Speaking to reporters after the launch of Thika West public primary schools hand washing campaign at General Kago Primary School, Mungai said the country’s constitution provided citizens with two basic levels: national and devolved governments under which various functions of governance fell.

“For instance, primary school education fall under the national government while within the same institutions, the heads of schools are expected to handle issues of pre-primary education which is under the devolved governance. In the same vein, health, which can never be detached from education, falls under the devolved system of government, creating total confusion to the principals whenever they were faced by situations involving these conflicting departments,” said Mungai.

He cited a case in General Kago Primary School where the roofs were made of asbestos which had been declared cancerous by the World Health Organisation (WHO).

“Health being a devolved function and education falling under the national government, who will the Headteacher go to for assistance to protect these kids from being exposed to the danger of getting infected with cancer? The MP or the governor?’” he asked.

“Furthermore, the land this school is sitting on is under the County Government of Kiambu. The development of the institution’s infrastructure on the other hand is a function of the area MP. The teacher themselves are answerable to the TSC and in essence the national government. How then do you marry the two if an urgent matter like this one of the roofs emerges?” he added.

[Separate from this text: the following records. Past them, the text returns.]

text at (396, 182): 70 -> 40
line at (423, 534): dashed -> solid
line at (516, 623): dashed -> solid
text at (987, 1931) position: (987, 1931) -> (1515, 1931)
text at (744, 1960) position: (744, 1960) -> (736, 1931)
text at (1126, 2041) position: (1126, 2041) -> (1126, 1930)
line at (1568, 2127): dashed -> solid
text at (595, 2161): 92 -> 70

He reckoned that though it was the responsibility of the county government to guarantee the health of the kids was not compromised in schools, their hands were tied when it came to the replacement of such hazardous asbestos roofs. Likewise, if the MP was to improve on the sanitation standards of the schools, he or she needs the county government’s input in the development of the sewerage system.

“As Kenyan teachers, we feel that there is a need to rethink and consider amending sections of this constitution to suit the reality on the ground. Otherwise, I do not see it serving its purpose to the mwananchi,” said the KNUT Secretary.